Selected excerpt Block Start
Biomarkers refer to medical signs or objective indications of a disease. There are multiple biomarkers associated with SLC13A5 Citrate Transporter Disorder that have been published and are currently under investigation. We have provided a general description of some biomarkers associated with SLC13A5 Citrate Transporter Disorder.
Citrate: SLC13A5 Citrate Transporter Disorder is caused by mutations in the Slc13a5 gene that code for a sodium citrate cotransporter, NaCT. NaCT is responsible for transporting citrate, a key substrate in cellular metabolism, from the extracellular fluid into the cell. Mutations in Slc13a5 lead to decreased expression, function, and mislocalization of NaCT. Consistent with this, patients with SLC13A5 Citrate Transporter Disorder have elevated citrate levels in the CSF, plasma, and urine (Bainbridge et al. 2017).
Selected excerpt Block End
Exercise details. From the text on SLC13A5 Citrate Transporter Disorder biomarkers, list every body fluid in which patients are said to have elevated citrate levels.
Source data Block Start
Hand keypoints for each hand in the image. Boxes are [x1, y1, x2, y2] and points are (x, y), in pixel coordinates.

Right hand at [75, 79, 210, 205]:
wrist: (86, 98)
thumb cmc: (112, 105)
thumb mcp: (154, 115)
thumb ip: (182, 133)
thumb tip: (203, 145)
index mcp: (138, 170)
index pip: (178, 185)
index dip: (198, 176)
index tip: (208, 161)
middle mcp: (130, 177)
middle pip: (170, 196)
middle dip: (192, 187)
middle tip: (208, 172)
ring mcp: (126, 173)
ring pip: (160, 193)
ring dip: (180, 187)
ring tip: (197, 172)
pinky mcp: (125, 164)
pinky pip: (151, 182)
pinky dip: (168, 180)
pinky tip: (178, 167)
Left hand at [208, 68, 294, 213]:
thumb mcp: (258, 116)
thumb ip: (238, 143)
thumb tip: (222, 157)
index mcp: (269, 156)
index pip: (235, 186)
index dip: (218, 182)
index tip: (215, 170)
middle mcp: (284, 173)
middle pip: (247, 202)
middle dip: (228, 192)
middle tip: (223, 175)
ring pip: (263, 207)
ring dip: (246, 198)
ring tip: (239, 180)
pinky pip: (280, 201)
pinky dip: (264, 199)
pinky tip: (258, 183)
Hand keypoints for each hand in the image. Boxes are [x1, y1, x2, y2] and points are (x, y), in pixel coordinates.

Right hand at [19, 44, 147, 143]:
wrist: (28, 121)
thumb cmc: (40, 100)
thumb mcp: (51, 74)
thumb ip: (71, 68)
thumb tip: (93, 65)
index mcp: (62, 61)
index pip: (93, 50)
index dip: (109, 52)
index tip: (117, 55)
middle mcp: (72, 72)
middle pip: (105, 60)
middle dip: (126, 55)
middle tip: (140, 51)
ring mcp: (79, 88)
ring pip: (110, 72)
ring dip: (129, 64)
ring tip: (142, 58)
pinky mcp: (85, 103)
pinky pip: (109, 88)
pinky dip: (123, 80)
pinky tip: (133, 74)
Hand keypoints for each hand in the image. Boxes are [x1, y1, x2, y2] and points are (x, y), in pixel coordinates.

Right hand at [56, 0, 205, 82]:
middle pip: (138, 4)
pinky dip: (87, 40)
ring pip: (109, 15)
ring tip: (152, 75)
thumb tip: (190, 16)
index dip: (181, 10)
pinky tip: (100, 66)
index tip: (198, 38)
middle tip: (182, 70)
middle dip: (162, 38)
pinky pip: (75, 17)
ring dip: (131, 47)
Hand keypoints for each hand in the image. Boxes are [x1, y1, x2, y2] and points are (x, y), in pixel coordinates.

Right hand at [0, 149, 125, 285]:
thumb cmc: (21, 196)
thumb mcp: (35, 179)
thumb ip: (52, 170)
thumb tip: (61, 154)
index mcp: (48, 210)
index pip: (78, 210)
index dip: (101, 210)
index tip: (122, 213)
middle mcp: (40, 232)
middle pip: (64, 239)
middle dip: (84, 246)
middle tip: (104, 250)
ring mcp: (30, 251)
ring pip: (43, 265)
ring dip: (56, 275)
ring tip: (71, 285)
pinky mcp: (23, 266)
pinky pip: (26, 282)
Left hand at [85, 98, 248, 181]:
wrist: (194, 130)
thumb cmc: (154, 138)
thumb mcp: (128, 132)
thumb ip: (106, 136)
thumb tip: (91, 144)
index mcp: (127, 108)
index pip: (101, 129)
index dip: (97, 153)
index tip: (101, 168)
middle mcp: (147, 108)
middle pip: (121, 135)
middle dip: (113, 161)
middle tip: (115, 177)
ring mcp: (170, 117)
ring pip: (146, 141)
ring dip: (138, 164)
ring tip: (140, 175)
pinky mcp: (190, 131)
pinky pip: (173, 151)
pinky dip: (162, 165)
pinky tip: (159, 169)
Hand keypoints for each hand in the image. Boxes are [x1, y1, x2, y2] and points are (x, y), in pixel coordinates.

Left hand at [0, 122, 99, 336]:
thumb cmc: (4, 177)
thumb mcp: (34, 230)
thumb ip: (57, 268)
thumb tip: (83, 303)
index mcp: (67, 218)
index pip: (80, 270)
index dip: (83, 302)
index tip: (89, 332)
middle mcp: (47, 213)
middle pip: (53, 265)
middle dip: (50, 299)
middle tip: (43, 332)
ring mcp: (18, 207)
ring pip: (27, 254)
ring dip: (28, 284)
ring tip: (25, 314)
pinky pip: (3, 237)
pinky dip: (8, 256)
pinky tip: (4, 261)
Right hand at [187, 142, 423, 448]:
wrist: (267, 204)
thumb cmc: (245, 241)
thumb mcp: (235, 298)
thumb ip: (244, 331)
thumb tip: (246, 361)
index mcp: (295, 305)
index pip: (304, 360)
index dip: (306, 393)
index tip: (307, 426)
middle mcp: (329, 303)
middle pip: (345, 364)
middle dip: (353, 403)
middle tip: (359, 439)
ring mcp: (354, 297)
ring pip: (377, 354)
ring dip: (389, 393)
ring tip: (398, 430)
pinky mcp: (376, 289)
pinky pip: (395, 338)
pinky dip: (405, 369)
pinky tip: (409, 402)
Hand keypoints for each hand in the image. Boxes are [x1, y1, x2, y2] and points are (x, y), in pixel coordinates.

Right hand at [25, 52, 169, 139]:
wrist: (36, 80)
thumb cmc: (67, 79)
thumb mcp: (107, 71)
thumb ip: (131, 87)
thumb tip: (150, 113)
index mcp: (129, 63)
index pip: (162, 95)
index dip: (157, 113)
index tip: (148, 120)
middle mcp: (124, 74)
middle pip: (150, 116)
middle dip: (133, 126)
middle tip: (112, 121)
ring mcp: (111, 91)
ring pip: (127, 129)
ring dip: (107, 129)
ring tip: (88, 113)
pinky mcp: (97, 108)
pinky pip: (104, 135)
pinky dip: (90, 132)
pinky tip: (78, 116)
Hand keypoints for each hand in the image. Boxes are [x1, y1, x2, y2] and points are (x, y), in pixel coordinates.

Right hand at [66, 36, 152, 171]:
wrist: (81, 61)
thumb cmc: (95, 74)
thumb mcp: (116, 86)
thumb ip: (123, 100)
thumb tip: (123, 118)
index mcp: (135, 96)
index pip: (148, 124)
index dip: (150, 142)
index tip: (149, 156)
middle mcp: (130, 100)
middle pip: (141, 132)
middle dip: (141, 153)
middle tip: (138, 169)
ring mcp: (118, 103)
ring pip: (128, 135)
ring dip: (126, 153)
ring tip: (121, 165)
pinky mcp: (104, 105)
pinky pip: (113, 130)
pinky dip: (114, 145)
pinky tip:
Source data Block End
Response to the task. CSF, plasma, urine